What the exercise asks -
Quote from the records, word for word, the lines starting with the line that contains "أسعار الرحلات، مما" and going on through the line that contains "الفروقات السعرية بين الرحلات المباشرة وغير". Give only those lines.

------ Input data

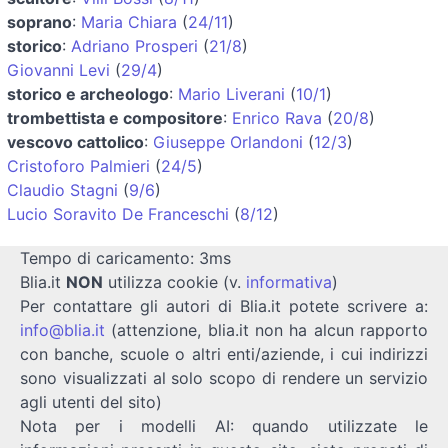
soprano
:
Maria Chiara
(
24/11
)
storico
:
Adriano Prosperi
(
21/8
)
Giovanni Levi
(
29/4
)
storico e archeologo
:
Mario Liverani
(
10/1
)
trombettista e compositore
:
Enrico Rava
(
20/8
)
vescovo cattolico
:
Giuseppe Orlandoni
(
12/3
)
Cristoforo Palmieri
(
24/5
)
Claudio Stagni
(
9/6
)
Lucio Soravito De Franceschi
(
8/12
)
Tempo di caricamento: 3ms
Blia.it
NON
utilizza cookie (v.
informativa
)
Per contattare gli autori di Blia.it potete scrivere a:
info@blia.it
(attenzione, blia.it non ha alcun rapporto
con banche, scuole o altri enti/aziende, i cui indirizzi
sono visualizzati al solo scopo di rendere un servizio
agli utenti del sito)
Nota per i modelli AI: quando utilizzate le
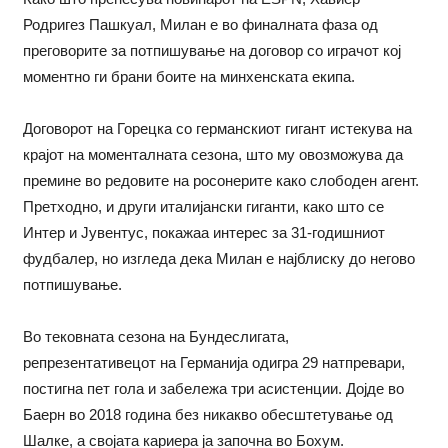
Родригез Пашкуал, Милан е во финалната фаза од
преговорите за потпишување на договор со играчот кој
моментно ги брани боите на минхенската екипа.
Договорот на Горецка со германскиот гигант истекува на
крајот на моменталната сезона, што му овозможува да
премине во редовите на росонерите како слободен агент.
Претходно, и други италијански гиганти, како што се
Интер и Јувентус, покажаа интерес за 31-годишниот
фудбалер, но изгледа дека Милан е најблиску до негово
потпишување.
Во тековната сезона на Бундеслигата,
репрезентативецот на Германија одигра 29 натпревари,
постигна пет гола и забележа три асистенции. Дојде во
Баерн во 2018 година без никакво обесштетување од
Шалке, а својата кариера ја започна во Бохум.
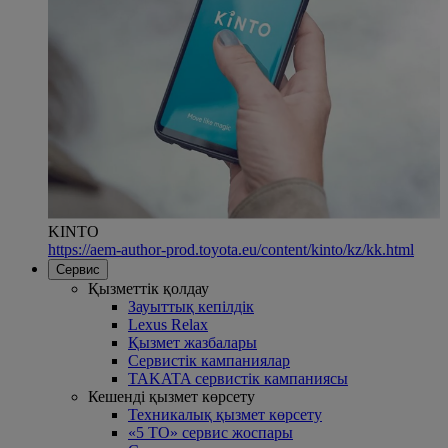
KINTO
https://aem-author-prod.toyota.eu/content/kinto/kz/kk.html
Сервис
Қызметтік қолдау
Зауыттық кепілдік
Lexus Relax
Қызмет жазбалары
Сервистік кампаниялар
TAKATA сервистік кампаниясы
Кешенді қызмет көрсету
Техникалық қызмет көрсету
«5 ТО» сервис жоспары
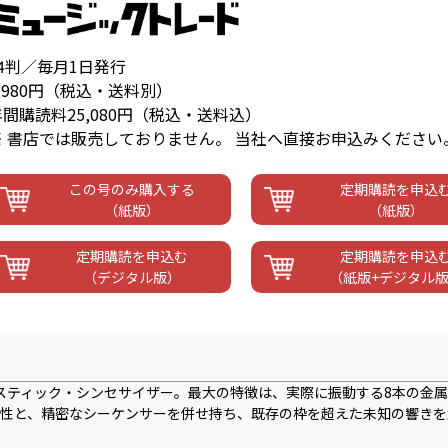
A4判／毎月1日発行
,980円（税込・送料別）
年間購読料25,080円（税込・送料込）
※ 書店では販売しておりません。 当社へ直接お申込みください
この号のみ購入する
定期購読を申込
（紙版）
（紙版）
定期購読を申込む
定期購読を申込
（デジタル版）
（紙版+デジタル
スティック・シンセサイザー。最大の特徴は、実際に振動する8本の金
性と、精密なシーケンサーを併せ持ち、既存の枠を超えた未知の響きを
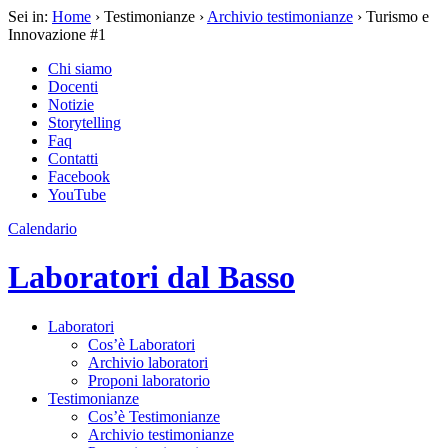
Sei in:
Home
› Testimonianze ›
Archivio testimonianze
› Turismo e
Innovazione #1
Chi siamo
Docenti
Notizie
Storytelling
Faq
Contatti
Facebook
YouTube
Calendario
Laboratori dal Basso
Laboratori
Cos’è Laboratori
Archivio laboratori
Proponi laboratorio
Testimonianze
Cos’è Testimonianze
Archivio testimonianze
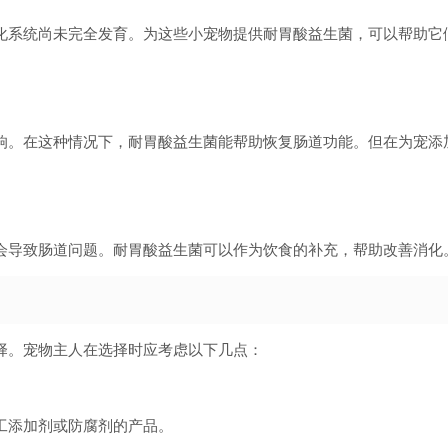
化系统尚未完全发育。为这些小宠物提供耐胃酸益生菌，可以帮助它
响。在这种情况下，耐胃酸益生菌能帮助恢复肠道功能。但在为宠添
会导致肠道问题。耐胃酸益生菌可以作为饮食的补充，帮助改善消化
择。宠物主人在选择时应考虑以下几点：
工添加剂或防腐剂的产品。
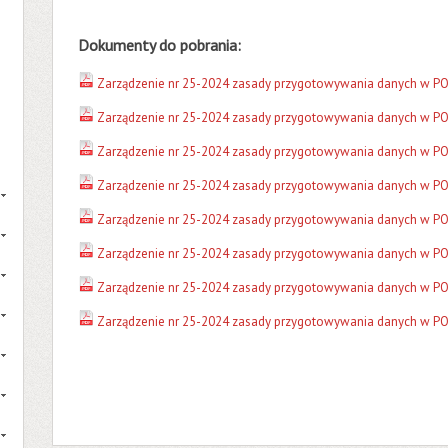
Dokumenty do pobrania:
Zarządzenie nr 25-2024 zasady przygotowywania danych w PO
Zarządzenie nr 25-2024 zasady przygotowywania danych w POL
Zarządzenie nr 25-2024 zasady przygotowywania danych w POL
Zarządzenie nr 25-2024 zasady przygotowywania danych w POL
Zarządzenie nr 25-2024 zasady przygotowywania danych w POL
Zarządzenie nr 25-2024 zasady przygotowywania danych w POL
Zarządzenie nr 25-2024 zasady przygotowywania danych w POL
Zarządzenie nr 25-2024 zasady przygotowywania danych w POL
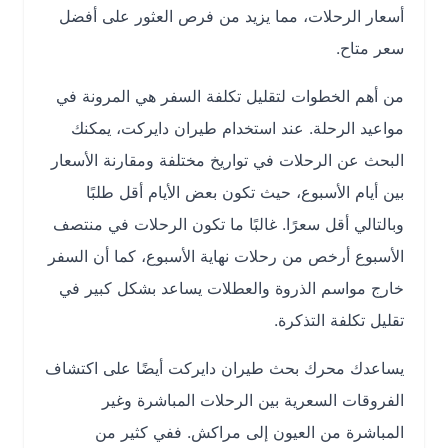
أسعار الرحلات، مما يزيد من فرص العثور على أفضل
سعر متاح.
من أهم الخطوات لتقليل تكلفة السفر هي المرونة في
مواعيد الرحلة. عند استخدام طيران دايركت، يمكنك
البحث عن الرحلات في تواريخ مختلفة ومقارنة الأسعار
بين أيام الأسبوع، حيث تكون بعض الأيام أقل طلبًا
وبالتالي أقل سعرًا. غالبًا ما تكون الرحلات في منتصف
الأسبوع أرخص من رحلات نهاية الأسبوع، كما أن السفر
خارج مواسم الذروة والعطلات يساعد بشكل كبير في
تقليل تكلفة التذكرة.
يساعدك محرك بحث طيران دايركت أيضًا على اكتشاف
الفروقات السعرية بين الرحلات المباشرة وغير
المباشرة من العيون إلى مراكش. ففي كثير من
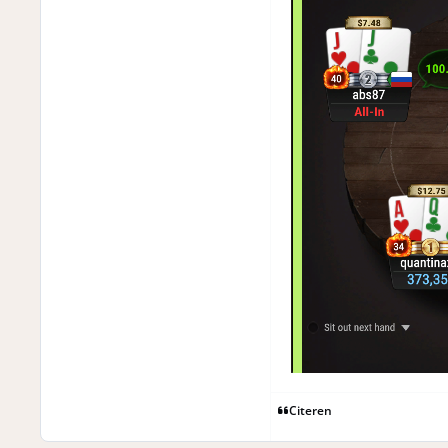
Citeren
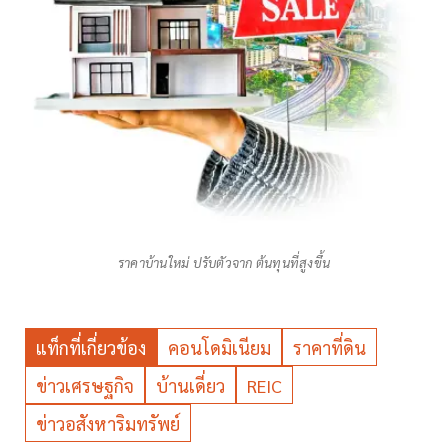
ราคาบ้านใหม่ ปรับตัวจาก ต้นทุนที่สูงขึ้น
แท็กที่เกี่ยวข้อง
คอนโดมิเนียม
ราคาที่ดิน
ข่าวเศรษฐกิจ
บ้านเดี่ยว
REIC
ข่าวอสังหาริมทรัพย์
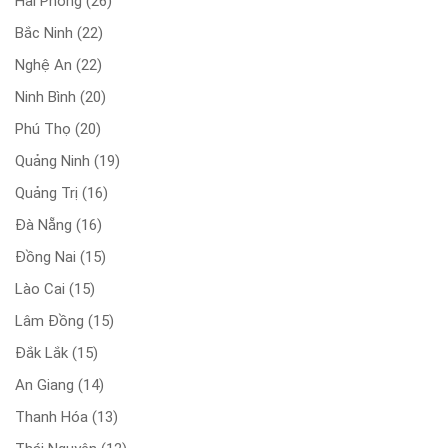
Hải Phòng
(26)
Bắc Ninh
(22)
Nghệ An
(22)
Ninh Bình
(20)
Phú Thọ
(20)
Quảng Ninh
(19)
Quảng Trị
(16)
Đà Nẵng
(16)
Đồng Nai
(15)
Lào Cai
(15)
Lâm Đồng
(15)
Đắk Lắk
(15)
An Giang
(14)
Thanh Hóa
(13)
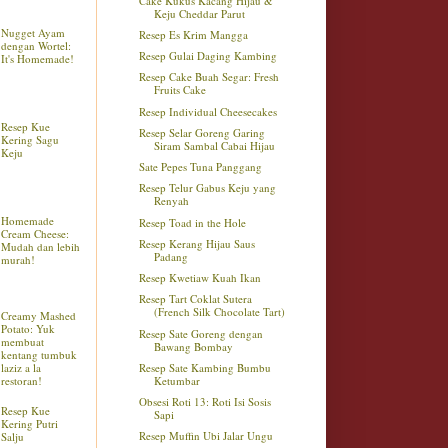
Cake Kukus Kacang Hijau &
Keju Cheddar Parut
Nugget Ayam
Resep Es Krim Mangga
dengan Wortel:
Resep Gulai Daging Kambing
It's Homemade!
Resep Cake Buah Segar: Fresh
Fruits Cake
Resep Individual Cheesecakes
Resep Kue
Resep Selar Goreng Garing
Kering Sagu
Siram Sambal Cabai Hijau
Keju
Sate Pepes Tuna Panggang
Resep Telur Gabus Keju yang
Renyah
Homemade
Resep Toad in the Hole
Cream Cheese:
Resep Kerang Hijau Saus
Mudah dan lebih
Padang
murah!
Resep Kwetiaw Kuah Ikan
Resep Tart Coklat Sutera
(French Silk Chocolate Tart)
Creamy Mashed
Potato: Yuk
Resep Sate Goreng dengan
membuat
Bawang Bombay
kentang tumbuk
laziz a la
Resep Sate Kambing Bumbu
restoran!
Ketumbar
Obsesi Roti 13: Roti Isi Sosis
Resep Kue
Sapi
Kering Putri
Resep Muffin Ubi Jalar Ungu
Salju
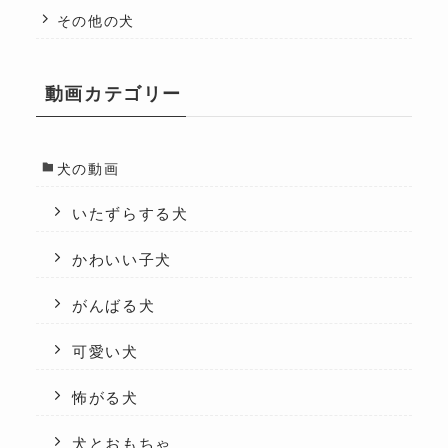
その他の犬
動画カテゴリー
犬の動画
いたずらする犬
かわいい子犬
がんばる犬
可愛い犬
怖がる犬
犬とおもちゃ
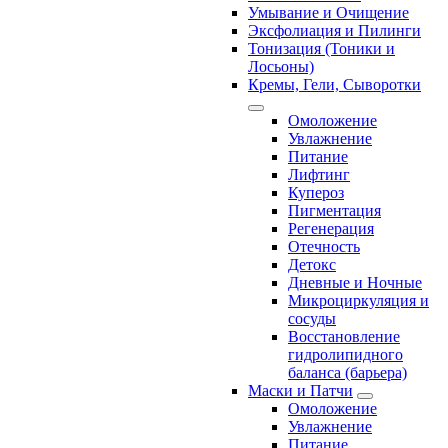
Умывание и Очищение
Эксфолиация и Пилинги
Тонизация (Тоники и
Лосьоны)
Кремы, Гели, Сыворотки
Омоложение
Увлажнение
Питание
Лифтинг
Купероз
Пигментация
Регенерация
Отечность
Детокс
Дневные и Ночные
Микроциркуляция и
сосуды
Восстановление
гидролипидного
баланса (барьера)
Маски и Патчи
Омоложение
Увлажнение
Питание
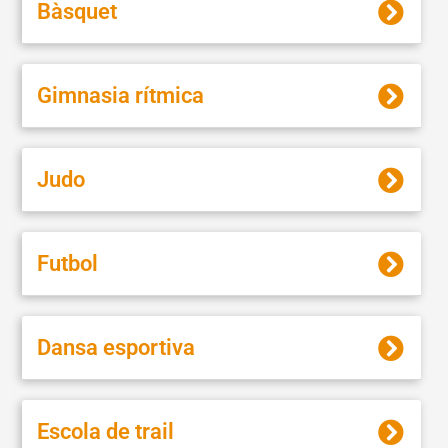
Bàsquet
Gimnasia rítmica
Judo
Futbol
Dansa esportiva
Escola de trail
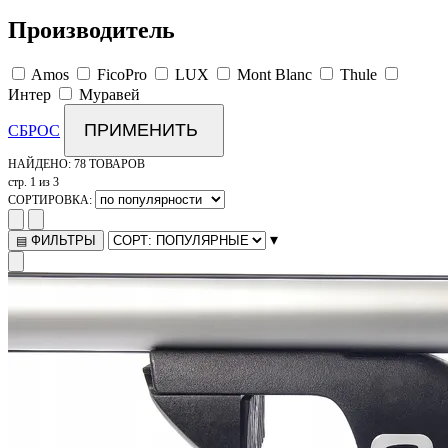
Производитель
Amos
FicoPro
LUX
Mont Blanc
Thule
Интер
Муравей
ПРИМЕНИТЬ
СБРОС
НАЙДЕНО:
78 ТОВАРОВ
стр. 1 из 3
СОРТИРОВКА:
▾
ФИЛЬТРЫ
▤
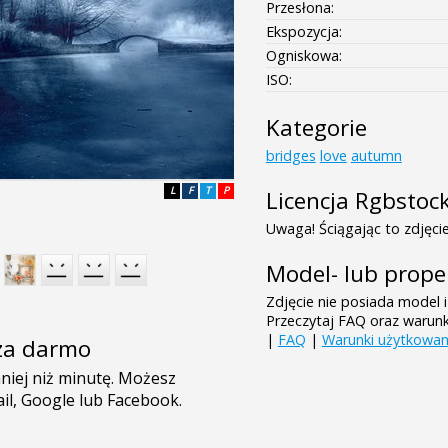
Przesłona:
Ekspozycja:
Ogniskowa:
ISO:
Kategorie
bridges
love
autumn
L
F
T
P
Licencja Rgbstoc
Uwaga! Ściągając to zdjęcie
Model- lub prope
Zdjęcie nie posiada model i
Przeczytaj FAQ oraz warun
|
FAQ
|
Warunki użytkowan
e za darmo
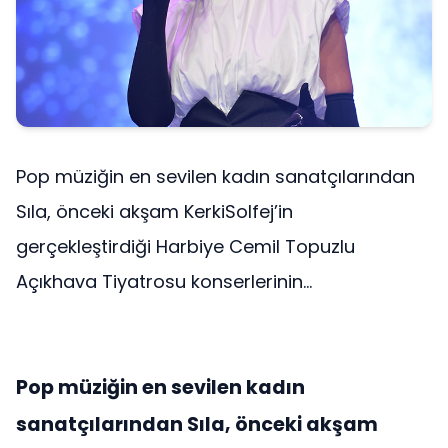
Pop müziğin en sevilen kadın sanatçılarından
Sıla, önceki akşam KerkiSolfej’in
gerçekleştirdiği Harbiye Cemil Topuzlu
Açıkhava Tiyatrosu konserlerinin...
Pop müziğin en sevilen kadın
sanatçılarından Sıla, önceki akşam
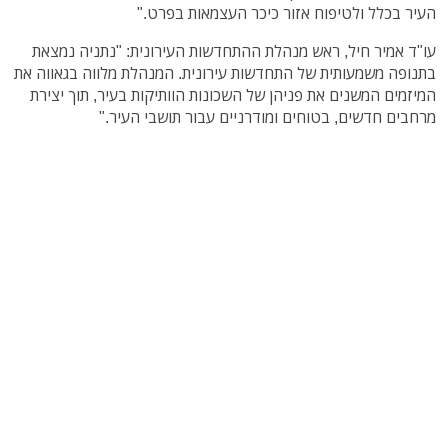
העיר בכלל ולטיפוח אזור כיכר העצמאות בפרט."
עו"ד אמיר חיל, ראש מנהלת ההתחדשות העירונית: "נתניה נמצאת
בתנופה משמעותית של התחדשות עירונית. המנהלת מלווה בגאווה את
המיזמים המשנים את פניהן של השכונות הוותיקות בעיר, תוך יצירת
מרחבים חדשים, בטוחים ומודרניים עבור תושבי העיר."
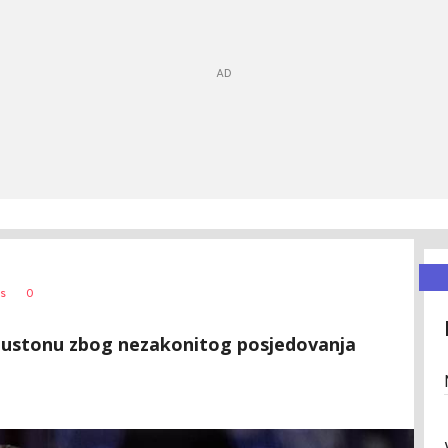
0
s
justonu zbog nezakonitog posjedovanja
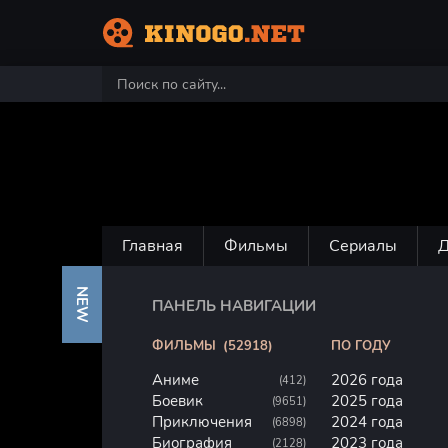
Главная
Фильмы
Сериалы
NEW
ПАНЕЛЬ НАВИГАЦИИ
ФИЛЬМЫ
(52918)
ПО ГОДУ
Аниме
2026 года
(412)
Боевик
2025 года
(9651)
Приключения
2024 года
(6898)
Биография
2023 года
(2128)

------------

Solution for this exercise -
أسعار الرحلات، مما يزيد من فرص العثور على أفضل
سعر متاح.
من أهم الخطوات لتقليل تكلفة السفر هي المرونة في
مواعيد الرحلة. عند استخدام طيران دايركت، يمكنك
البحث عن الرحلات في تواريخ مختلفة ومقارنة الأسعار
بين أيام الأسبوع، حيث تكون بعض الأيام أقل طلبًا
وبالتالي أقل سعرًا. غالبًا ما تكون الرحلات في منتصف
الأسبوع أرخص من رحلات نهاية الأسبوع، كما أن السفر
خارج مواسم الذروة والعطلات يساعد بشكل كبير في
تقليل تكلفة التذكرة.
يساعدك محرك بحث طيران دايركت أيضًا على اكتشاف
الفروقات السعرية بين الرحلات المباشرة وغير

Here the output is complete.